Prompt —
Retype every line from the start of the data down to and including the line with "ārvalstu tirdzniecības kamerām, nozaru". Skip the pictures.

(Dataset records)
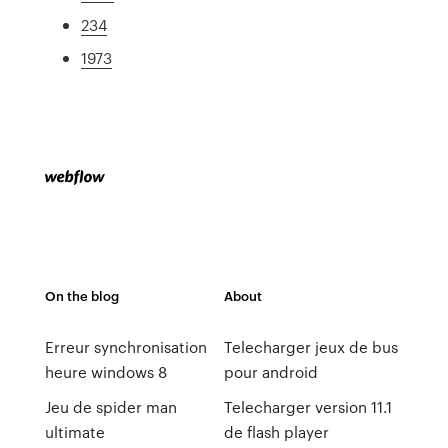
234
1973
On the blog
About
Erreur synchronisation
Telecharger jeux de bus
heure windows 8
pour android
Jeu de spider man
Telecharger version 11.1
ultimate
de flash player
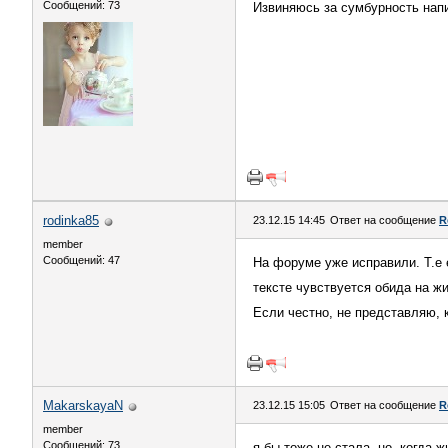
Сообщений: 73
Извиняюсь за сумбурность напи
rodinka85
23.12.15 14:45
Ответ на сообщение
R
member
Сообщений: 47
На форуме уже исправили. Т.е 
тексте чувствуется обида на ж
Если честно, не представляю, 
MakarskayaN
23.12.15 15:05
Ответ на сообщение
R
member
Сообщений: 73
я бы тоже не стала. но, когда 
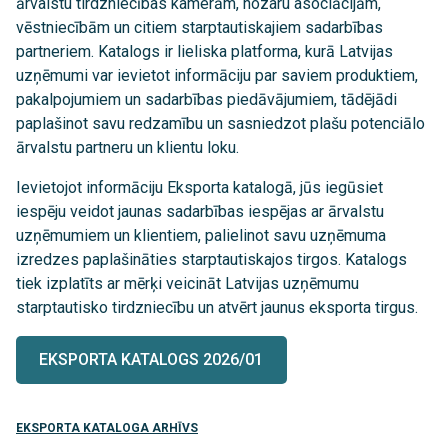
ārvalstu tirdzniecības kamerām, nozaru asociācijām,
vēstniecībām un citiem starptautiskajiem sadarbības
partneriem. Katalogs ir lieliska platforma, kurā Latvijas
uzņēmumi var ievietot informāciju par saviem produktiem,
pakalpojumiem un sadarbības piedāvājumiem, tādējādi
paplašinot savu redzamību un sasniedzot plašu potenciālo
ārvalstu partneru un klientu loku.
Ievietojot informāciju Eksporta katalogā, jūs iegūsiet
iespēju veidot jaunas sadarbības iespējas ar ārvalstu
uzņēmumiem un klientiem, palielinot savu uzņēmuma
izredzes paplašināties starptautiskajos tirgos. Katalogs
tiek izplatīts ar mērķi veicināt Latvijas uzņēmumu
starptautisko tirdzniecību un atvērt jaunus eksporta tirgus.
EKSPORTA KATALOGS 2026/01
EKSPORTA KATALOGA ARHĪVS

Answer —
234
1973
On the blog
About
Erreur synchronisation
Telecharger jeux de bus
heure windows 8
pour android
Jeu de spider man
Telecharger version 11.1
ultimate
de flash player
Сообщений: 73
Извиняюсь за сумбурность напи
rodinka85
23.12.15 14:45
Ответ на сообщение
R
member
Сообщений: 47
На форуме уже исправили. Т.е 
тексте чувствуется обида на ж
Если честно, не представляю, 
MakarskayaN
23.12.15 15:05
Ответ на сообщение
R
member
Сообщений: 73
я бы тоже не стала. но, когда 
ārvalstu tirdzniecības kamerām, nozaru asociācijām,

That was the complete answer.